EPITOPIC has developed unique technologies to overcome common problems associated with selection from biological libraries by excluding the unwanted biological effects of recent selection procedures. Unnecessary selection steps are avoided and new tools allow the identification without tremendous enrichment.
Our specially designed naïve library covers approximately five billion different random 16-mer peptide sequences, covering most 6-mer amino acid combinations. Due to the special design and care in the generation, the peptide phage library does not contain overrepresented single sequences, even when the library is replicated. This enables the success of epitope fingerprinting, which fails when other starting libraries are used.
Only minimal amounts of antibodies (µg) or serum (ca 100 µl) are required. Theoretically, the selection and enrichment of binders requires not more than a few hundred antibody molecules, so even the epitopes of antibodies in a serum can be identified.
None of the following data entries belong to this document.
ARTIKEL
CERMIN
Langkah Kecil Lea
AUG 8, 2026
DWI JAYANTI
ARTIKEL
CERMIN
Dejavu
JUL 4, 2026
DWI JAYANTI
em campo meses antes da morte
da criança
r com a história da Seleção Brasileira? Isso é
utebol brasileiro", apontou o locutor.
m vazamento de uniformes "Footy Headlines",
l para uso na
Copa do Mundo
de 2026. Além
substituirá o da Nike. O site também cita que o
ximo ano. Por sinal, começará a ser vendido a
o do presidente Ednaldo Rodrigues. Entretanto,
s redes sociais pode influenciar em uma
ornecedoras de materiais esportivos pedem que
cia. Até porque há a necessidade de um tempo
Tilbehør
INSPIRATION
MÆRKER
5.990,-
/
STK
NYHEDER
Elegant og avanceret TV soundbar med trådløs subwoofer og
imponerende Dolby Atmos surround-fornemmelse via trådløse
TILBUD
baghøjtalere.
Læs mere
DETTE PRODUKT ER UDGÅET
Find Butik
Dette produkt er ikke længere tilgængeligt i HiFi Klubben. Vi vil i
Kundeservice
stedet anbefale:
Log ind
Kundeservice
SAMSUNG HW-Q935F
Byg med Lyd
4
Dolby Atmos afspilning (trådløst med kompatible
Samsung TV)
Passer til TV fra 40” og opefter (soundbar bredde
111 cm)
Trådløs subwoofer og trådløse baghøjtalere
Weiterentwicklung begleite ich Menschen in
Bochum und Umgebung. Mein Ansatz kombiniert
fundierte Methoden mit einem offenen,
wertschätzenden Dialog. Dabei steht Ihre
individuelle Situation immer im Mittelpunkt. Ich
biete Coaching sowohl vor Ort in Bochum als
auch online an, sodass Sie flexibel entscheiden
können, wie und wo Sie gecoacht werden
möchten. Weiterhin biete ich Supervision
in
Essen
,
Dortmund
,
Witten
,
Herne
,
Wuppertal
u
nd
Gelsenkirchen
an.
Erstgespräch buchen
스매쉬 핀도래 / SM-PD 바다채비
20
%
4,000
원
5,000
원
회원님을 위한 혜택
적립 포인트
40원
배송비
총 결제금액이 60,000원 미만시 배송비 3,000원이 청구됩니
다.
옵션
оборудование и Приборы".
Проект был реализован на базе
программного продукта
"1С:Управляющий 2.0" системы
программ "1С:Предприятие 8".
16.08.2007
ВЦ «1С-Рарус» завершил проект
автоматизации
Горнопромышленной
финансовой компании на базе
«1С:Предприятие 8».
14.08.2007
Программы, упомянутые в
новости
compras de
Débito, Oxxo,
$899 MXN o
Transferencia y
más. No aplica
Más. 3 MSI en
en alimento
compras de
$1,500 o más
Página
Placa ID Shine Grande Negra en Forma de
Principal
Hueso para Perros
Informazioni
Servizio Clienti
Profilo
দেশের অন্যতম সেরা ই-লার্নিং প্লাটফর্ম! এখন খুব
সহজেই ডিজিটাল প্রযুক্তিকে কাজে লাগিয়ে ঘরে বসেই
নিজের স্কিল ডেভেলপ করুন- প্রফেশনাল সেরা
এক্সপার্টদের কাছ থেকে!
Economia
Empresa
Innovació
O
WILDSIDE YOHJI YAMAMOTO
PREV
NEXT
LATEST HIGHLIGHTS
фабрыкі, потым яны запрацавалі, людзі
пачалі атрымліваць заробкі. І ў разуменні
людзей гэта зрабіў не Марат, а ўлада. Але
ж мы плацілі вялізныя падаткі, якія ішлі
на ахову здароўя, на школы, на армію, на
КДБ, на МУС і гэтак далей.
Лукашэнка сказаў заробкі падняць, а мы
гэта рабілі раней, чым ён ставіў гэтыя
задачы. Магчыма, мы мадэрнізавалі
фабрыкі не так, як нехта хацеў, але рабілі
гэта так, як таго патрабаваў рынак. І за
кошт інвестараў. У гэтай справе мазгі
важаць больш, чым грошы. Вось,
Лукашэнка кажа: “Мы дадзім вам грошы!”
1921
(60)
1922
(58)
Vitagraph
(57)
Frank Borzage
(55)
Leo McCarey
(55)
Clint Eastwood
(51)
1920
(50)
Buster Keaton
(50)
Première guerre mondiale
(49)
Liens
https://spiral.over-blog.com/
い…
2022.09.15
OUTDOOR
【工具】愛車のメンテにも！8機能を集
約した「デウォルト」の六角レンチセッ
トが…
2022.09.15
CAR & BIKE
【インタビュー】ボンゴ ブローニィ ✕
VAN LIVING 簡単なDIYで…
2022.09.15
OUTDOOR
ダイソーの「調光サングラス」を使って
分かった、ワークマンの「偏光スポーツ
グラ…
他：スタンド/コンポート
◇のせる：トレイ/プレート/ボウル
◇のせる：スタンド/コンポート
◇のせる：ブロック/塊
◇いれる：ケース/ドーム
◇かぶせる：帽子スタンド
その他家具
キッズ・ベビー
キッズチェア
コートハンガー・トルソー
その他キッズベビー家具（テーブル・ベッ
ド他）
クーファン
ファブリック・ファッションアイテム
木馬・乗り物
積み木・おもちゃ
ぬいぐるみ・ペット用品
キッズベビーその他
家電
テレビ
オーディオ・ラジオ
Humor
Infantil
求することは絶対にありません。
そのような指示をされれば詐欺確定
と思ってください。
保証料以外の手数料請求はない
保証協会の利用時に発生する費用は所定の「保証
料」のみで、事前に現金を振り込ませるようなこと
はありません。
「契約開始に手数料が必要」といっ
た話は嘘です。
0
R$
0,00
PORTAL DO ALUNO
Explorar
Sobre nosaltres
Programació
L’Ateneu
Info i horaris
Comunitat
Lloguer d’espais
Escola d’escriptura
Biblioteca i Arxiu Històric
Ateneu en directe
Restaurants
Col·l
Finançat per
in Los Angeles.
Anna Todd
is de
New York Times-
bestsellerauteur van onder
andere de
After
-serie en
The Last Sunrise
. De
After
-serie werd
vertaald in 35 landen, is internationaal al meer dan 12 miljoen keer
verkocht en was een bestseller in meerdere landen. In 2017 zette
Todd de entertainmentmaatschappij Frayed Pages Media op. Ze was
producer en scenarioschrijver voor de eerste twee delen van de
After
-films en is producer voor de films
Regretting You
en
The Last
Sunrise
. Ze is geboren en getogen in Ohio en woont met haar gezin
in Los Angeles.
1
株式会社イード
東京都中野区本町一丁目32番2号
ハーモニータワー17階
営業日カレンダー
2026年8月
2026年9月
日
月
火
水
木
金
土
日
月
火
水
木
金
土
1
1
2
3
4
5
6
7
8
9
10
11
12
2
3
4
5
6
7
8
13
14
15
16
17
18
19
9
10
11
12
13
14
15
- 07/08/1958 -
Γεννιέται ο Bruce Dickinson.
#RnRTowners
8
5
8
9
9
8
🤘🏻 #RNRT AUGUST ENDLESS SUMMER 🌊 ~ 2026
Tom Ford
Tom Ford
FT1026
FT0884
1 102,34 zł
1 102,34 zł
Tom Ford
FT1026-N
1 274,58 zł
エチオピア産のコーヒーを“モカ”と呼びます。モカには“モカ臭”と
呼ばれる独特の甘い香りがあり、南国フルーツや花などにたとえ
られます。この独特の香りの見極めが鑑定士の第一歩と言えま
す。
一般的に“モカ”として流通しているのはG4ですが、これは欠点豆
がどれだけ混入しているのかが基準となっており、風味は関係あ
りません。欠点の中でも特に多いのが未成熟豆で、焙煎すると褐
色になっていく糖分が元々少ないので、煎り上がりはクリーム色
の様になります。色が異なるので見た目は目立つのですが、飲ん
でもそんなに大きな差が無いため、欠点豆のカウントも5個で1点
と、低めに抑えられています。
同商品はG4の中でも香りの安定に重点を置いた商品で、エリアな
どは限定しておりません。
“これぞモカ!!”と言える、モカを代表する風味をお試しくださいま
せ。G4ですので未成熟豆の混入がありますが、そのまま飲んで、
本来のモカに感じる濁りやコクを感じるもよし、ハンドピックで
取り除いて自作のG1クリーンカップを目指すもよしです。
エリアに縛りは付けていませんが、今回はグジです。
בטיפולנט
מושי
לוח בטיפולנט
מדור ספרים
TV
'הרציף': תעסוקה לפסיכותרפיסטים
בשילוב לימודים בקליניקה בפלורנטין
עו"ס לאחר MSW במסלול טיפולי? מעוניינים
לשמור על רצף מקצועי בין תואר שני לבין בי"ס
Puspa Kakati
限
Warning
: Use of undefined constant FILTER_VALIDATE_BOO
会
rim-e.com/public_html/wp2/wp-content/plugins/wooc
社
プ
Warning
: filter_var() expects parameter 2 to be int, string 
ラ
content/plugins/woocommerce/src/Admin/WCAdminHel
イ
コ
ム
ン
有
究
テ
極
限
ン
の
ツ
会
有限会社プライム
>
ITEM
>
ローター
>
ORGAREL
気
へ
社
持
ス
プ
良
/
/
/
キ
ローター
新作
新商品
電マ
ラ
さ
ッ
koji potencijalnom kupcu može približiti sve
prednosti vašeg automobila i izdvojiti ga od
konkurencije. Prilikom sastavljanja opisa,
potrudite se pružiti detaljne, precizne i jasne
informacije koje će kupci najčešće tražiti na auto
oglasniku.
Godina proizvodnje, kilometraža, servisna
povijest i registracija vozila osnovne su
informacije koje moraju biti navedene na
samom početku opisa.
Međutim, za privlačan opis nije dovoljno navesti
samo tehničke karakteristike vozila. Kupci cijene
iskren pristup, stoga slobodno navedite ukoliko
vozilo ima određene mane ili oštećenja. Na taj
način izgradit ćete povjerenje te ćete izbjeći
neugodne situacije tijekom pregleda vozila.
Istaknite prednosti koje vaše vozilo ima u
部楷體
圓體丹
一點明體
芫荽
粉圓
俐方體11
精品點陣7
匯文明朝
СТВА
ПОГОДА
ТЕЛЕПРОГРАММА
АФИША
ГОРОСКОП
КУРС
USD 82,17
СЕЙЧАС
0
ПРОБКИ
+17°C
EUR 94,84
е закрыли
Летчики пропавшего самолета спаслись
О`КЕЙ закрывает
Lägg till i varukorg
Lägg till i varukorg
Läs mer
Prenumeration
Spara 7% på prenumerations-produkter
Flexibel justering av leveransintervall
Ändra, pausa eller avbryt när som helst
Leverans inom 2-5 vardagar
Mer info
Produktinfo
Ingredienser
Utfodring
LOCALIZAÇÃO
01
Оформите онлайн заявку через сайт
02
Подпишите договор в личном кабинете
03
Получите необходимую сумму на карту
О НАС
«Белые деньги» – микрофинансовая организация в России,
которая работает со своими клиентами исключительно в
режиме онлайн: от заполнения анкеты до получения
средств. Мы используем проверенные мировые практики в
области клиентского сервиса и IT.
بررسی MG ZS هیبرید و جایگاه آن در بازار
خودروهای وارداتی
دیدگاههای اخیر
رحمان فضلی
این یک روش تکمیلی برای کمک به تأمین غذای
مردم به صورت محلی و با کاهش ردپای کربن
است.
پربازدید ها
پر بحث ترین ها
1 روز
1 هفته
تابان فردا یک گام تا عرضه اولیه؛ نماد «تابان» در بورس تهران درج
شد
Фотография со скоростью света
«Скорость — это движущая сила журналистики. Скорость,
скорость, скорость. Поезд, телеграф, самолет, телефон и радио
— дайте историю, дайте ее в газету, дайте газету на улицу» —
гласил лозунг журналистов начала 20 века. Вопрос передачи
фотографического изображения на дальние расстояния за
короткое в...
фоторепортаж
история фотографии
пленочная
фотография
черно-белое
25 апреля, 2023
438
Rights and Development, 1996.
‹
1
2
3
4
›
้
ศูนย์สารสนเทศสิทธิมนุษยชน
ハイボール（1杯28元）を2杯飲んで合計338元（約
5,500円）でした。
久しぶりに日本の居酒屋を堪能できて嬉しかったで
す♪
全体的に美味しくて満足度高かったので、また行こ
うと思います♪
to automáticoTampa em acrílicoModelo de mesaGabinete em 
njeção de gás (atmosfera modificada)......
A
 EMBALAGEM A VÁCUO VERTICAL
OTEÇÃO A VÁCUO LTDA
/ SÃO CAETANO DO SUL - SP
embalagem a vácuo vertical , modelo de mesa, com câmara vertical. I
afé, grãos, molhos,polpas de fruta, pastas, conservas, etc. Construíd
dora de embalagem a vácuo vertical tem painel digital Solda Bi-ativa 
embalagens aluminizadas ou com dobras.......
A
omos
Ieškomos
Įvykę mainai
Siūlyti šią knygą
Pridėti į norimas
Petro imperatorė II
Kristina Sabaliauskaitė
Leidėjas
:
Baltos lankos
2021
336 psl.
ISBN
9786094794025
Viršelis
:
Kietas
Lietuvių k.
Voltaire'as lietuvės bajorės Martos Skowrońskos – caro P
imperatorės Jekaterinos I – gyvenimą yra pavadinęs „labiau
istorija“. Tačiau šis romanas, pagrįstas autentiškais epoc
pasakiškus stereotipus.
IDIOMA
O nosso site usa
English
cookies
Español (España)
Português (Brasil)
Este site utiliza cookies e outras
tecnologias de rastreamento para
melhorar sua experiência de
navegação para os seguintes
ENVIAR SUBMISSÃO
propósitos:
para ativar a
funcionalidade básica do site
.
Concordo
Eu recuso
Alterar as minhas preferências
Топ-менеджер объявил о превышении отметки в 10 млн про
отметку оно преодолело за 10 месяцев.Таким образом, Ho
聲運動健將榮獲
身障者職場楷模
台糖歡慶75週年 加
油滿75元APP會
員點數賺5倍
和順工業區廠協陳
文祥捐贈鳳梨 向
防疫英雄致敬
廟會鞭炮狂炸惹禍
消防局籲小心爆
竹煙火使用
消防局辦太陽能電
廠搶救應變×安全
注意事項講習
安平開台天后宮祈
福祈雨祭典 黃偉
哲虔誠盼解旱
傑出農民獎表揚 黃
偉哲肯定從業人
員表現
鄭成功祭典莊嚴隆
For each epitope up to thousand variants of 16-mer sequences resembling the epitope motif are enriched in a single step, but they are still hidden in up to one million different sequences. Due to the statistically even amino acid distribution even a minimal enrichment is sufficient for the following steps.
NGS is error prone. Using several specially developed algorithms, we can identify sequencing errors. In our set up with illumina sequencers, up to 30% of the obtained single sequences are expected to contain errors and are removed prior to the subsequent analysis. This avoids unnecessary and expensive oversampling, which would multiply the project costs.
Datasets with up to a million peptides are generated by translating the peptide genes. They contain sometimes only a few hundred enriched sequences with epitope motifs. This is sufficient because enrichment will not be detected based on single sequences, but statistical analysis is used to identify a pool of similar sequences sharing enriched motifs.
Statistical fishing for epitope sequences from these large datasets is performed with the help of proprietary software that allows the identification of enriched continuous and discontinuous peptide motifs resembling the antigen or sharing sequence features. The surrounding amino acids of 16-mer peptides often support the special peptide epitope conformations required for binding to the antibody.
Epitope fingerprints obtained combining the information from many peptides allow to understand not only the location of the epitope but also individual preferences of antibodies with respect to surrounding or intermitting amino acid residues. Analysis of aligned sequences helps predict specificity with respect to bound proteins in comparison to related or non-related proteins from the host proteome or other species. This is unique, and no additional experiments are required.